___ Data under study

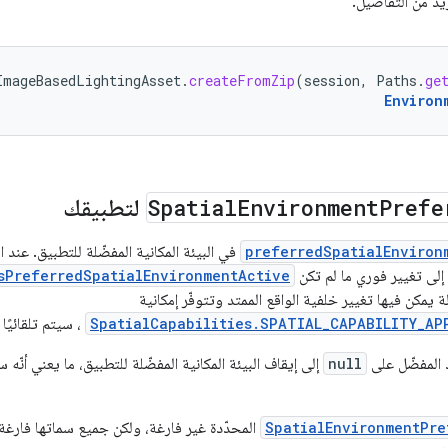
يد من التفاصيل.
ImageBasedLightingAsset
.
createFromZip
(
session
,
Paths
.
ge
Environ
Prefe
Environment
Spatial
لتطبيقك
preferredSpatialEnviron
في البيئة المكانية المفضّلة للتطبيق. عند
إلى تغيير فوري ما لم تكن
sPreferredSpatialEnvironmentActive
يمكن فيها تغيير خلفية الواقع الممتد وتتوفّر إمكانية
SpatialCapabilities.SPATIAL_CAPABILITY_AP
، سيتم تلقائيًا
 المفضّل على
null
إلى إيقاف البيئة المكانية المفضّلة للتطبيق، ما يعني أنّه س
SpatialEnvironmentPre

______

Exercise aim => Each line of the data needs to be output exactly, with any image excluded.

Output =>
يد من التفاصيل.
ImageBasedLightingAsset
.
createFromZip
(
session
,
Paths
.
ge
Environ
Prefe
Environment
Spatial
لتطبيقك
preferredSpatialEnviron
في البيئة المكانية المفضّلة للتطبيق. عند
إلى تغيير فوري ما لم تكن
sPreferredSpatialEnvironmentActive
يمكن فيها تغيير خلفية الواقع الممتد وتتوفّر إمكانية
SpatialCapabilities.SPATIAL_CAPABILITY_AP
، سيتم تلقائيًا
 المفضّل على
null
إلى إيقاف البيئة المكانية المفضّلة للتطبيق، ما يعني أنّه س
SpatialEnvironmentPre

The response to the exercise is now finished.